Working data: Begin
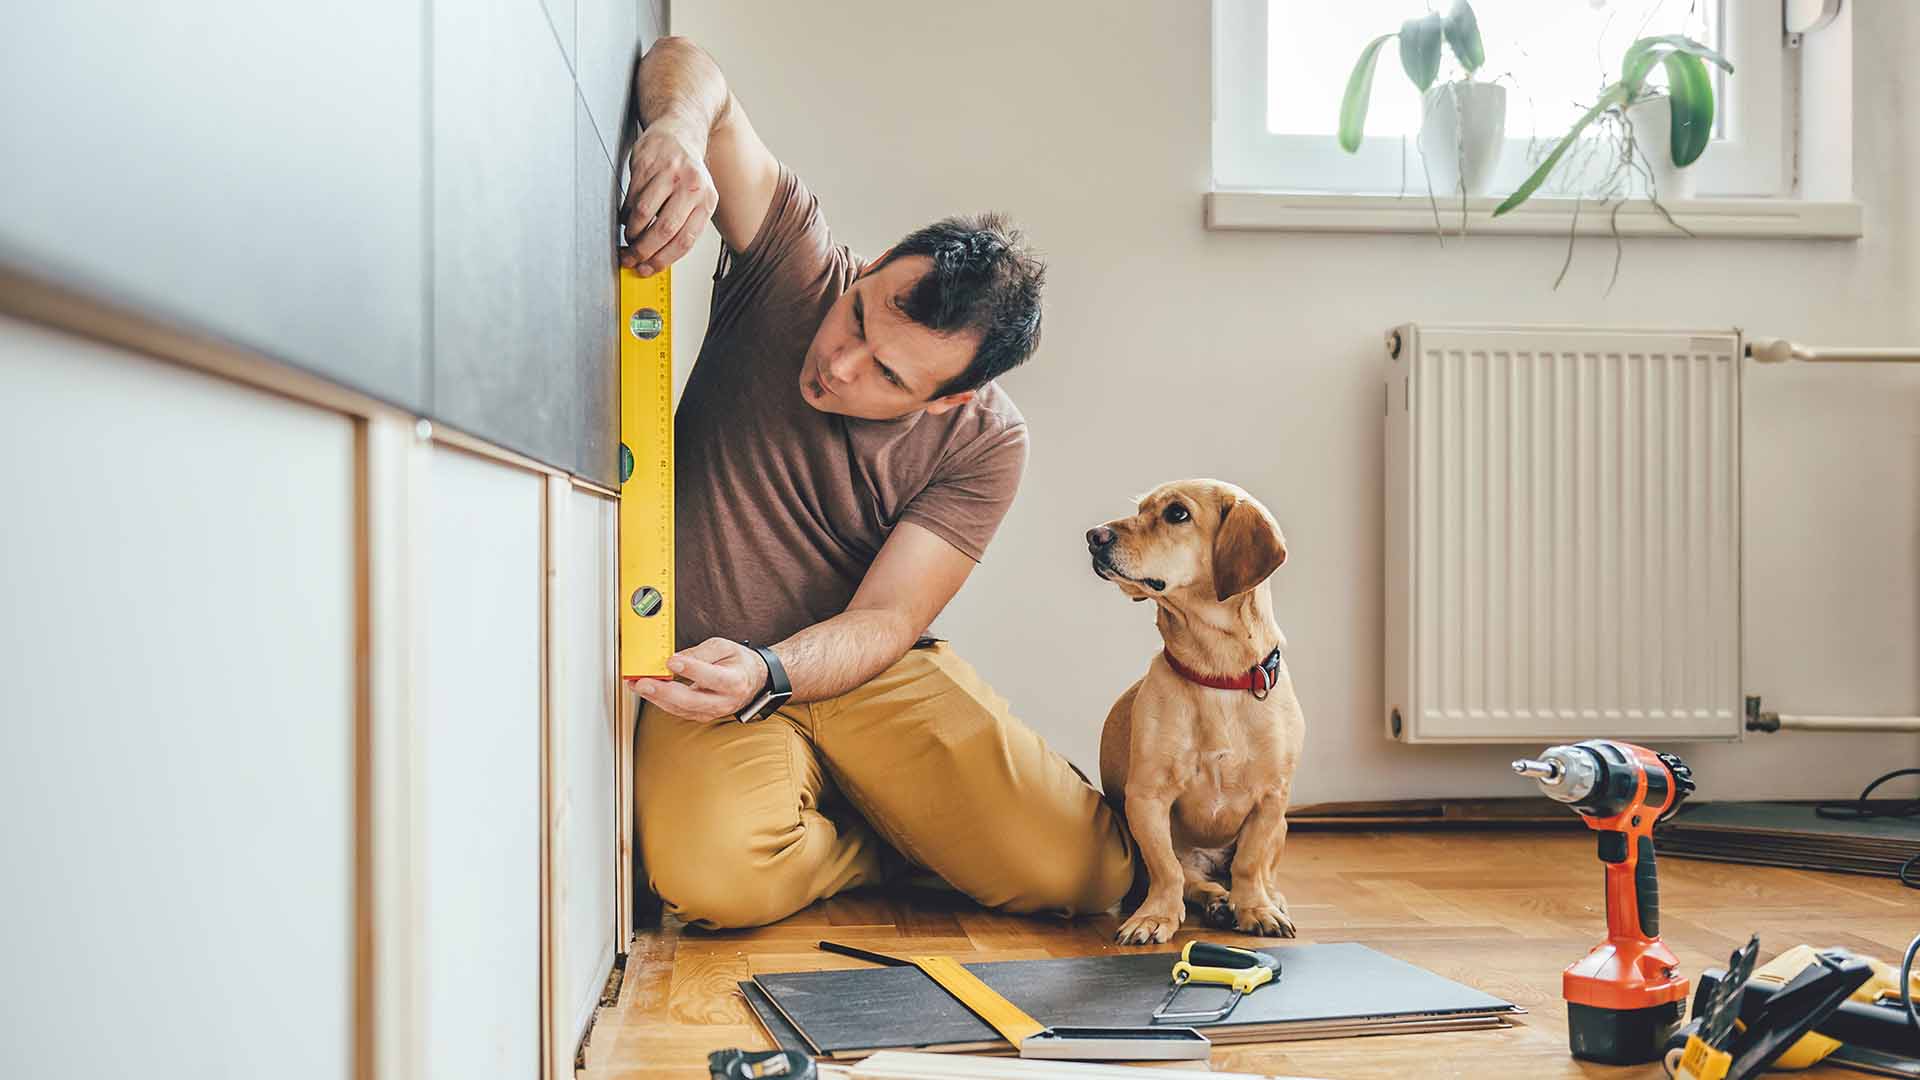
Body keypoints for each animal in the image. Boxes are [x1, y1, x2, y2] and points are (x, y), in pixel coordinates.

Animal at [1082, 478, 1305, 941]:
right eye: (1141, 509)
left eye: (1177, 514)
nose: (1093, 536)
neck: (1217, 674)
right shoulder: (1147, 797)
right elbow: (1167, 869)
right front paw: (1155, 917)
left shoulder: (1272, 799)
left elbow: (1250, 862)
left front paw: (1255, 908)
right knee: (1194, 880)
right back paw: (1217, 901)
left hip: (1281, 827)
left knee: (1259, 872)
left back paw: (1263, 899)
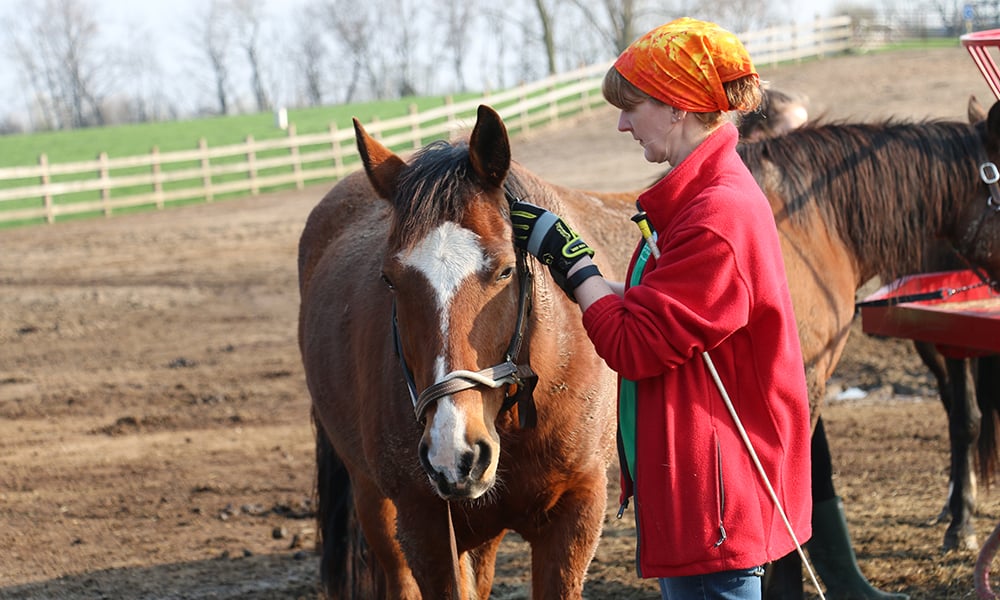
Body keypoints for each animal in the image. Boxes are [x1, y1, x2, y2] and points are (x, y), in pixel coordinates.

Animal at [296, 105, 636, 596]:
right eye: (389, 280)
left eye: (505, 271)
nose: (453, 453)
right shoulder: (428, 529)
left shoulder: (576, 513)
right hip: (377, 504)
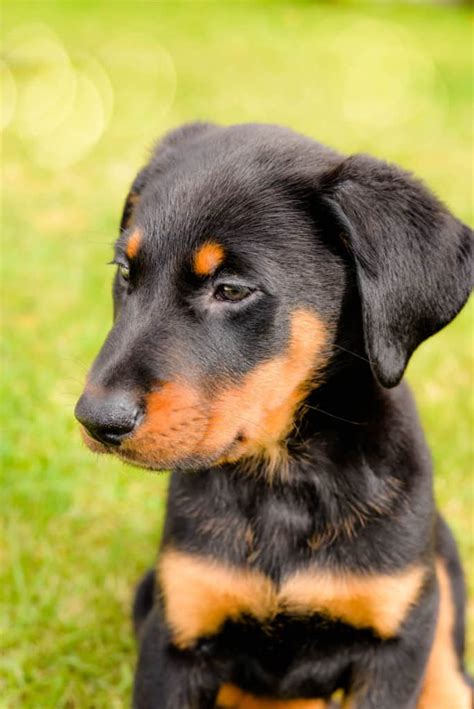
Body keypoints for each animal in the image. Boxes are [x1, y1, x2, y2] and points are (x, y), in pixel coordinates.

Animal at [74, 124, 470, 704]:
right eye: (126, 272)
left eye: (232, 289)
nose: (96, 420)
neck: (283, 477)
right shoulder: (178, 626)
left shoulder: (393, 638)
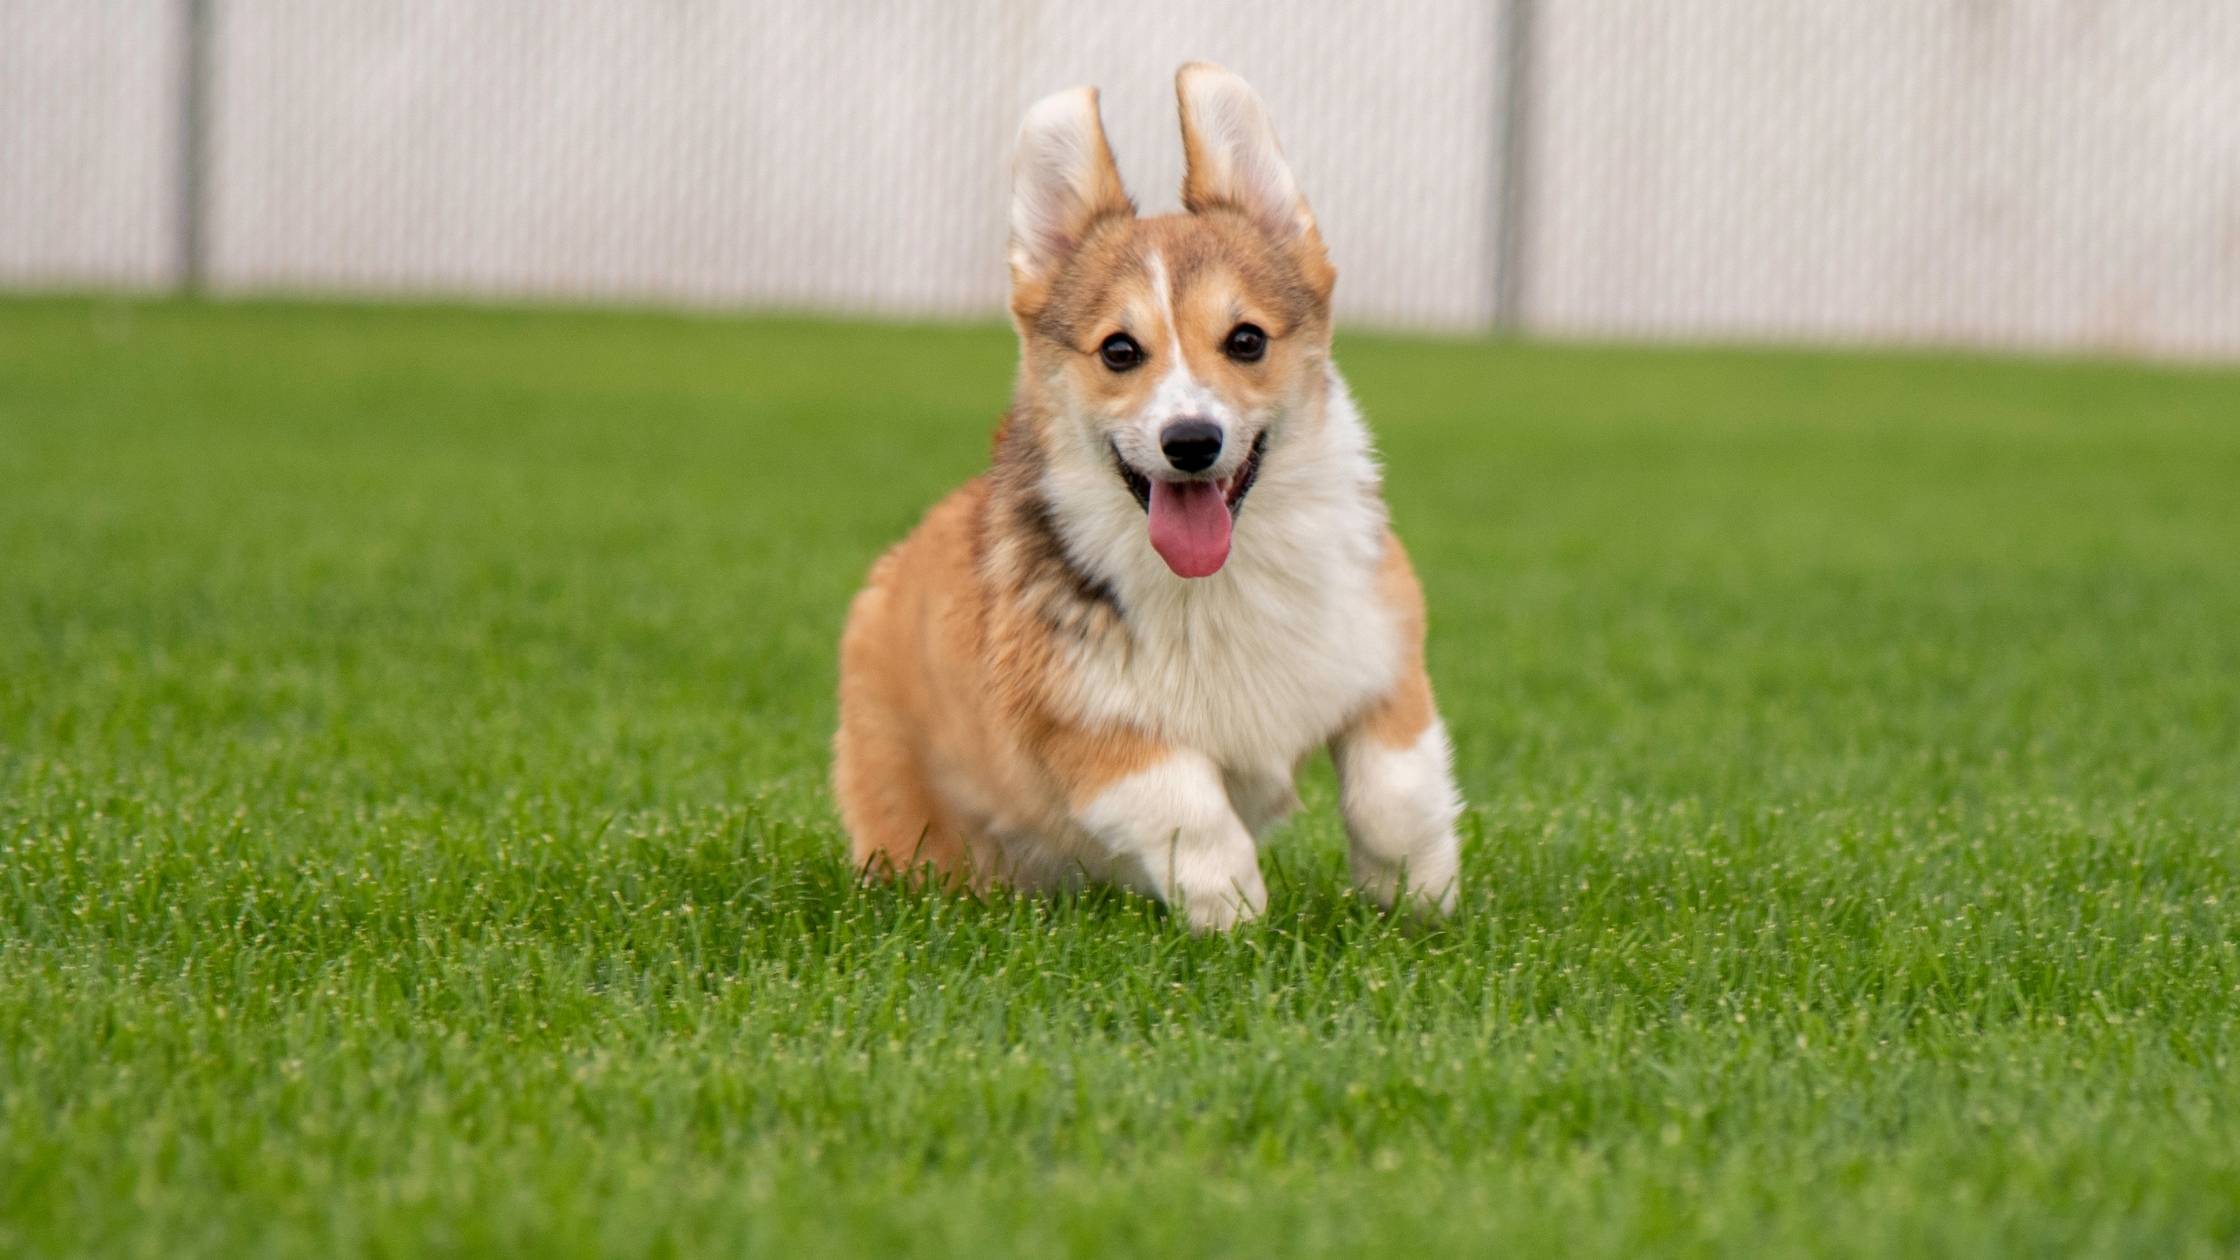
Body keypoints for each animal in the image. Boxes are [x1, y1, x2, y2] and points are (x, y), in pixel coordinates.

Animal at [833, 63, 1460, 928]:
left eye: (1246, 340)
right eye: (1120, 351)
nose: (1191, 442)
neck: (1224, 582)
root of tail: (893, 567)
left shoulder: (1385, 655)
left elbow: (1398, 790)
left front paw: (1419, 899)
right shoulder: (1092, 727)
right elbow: (1190, 811)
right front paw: (1235, 915)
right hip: (910, 815)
Working data: End
Print out, without change, each line from the line holding "left front paw: (1419, 899)" to the final line of the material.

left front paw: (1419, 899)
right shoulder: (1092, 727)
right elbow: (1190, 811)
right front paw: (1235, 915)
right hip: (910, 815)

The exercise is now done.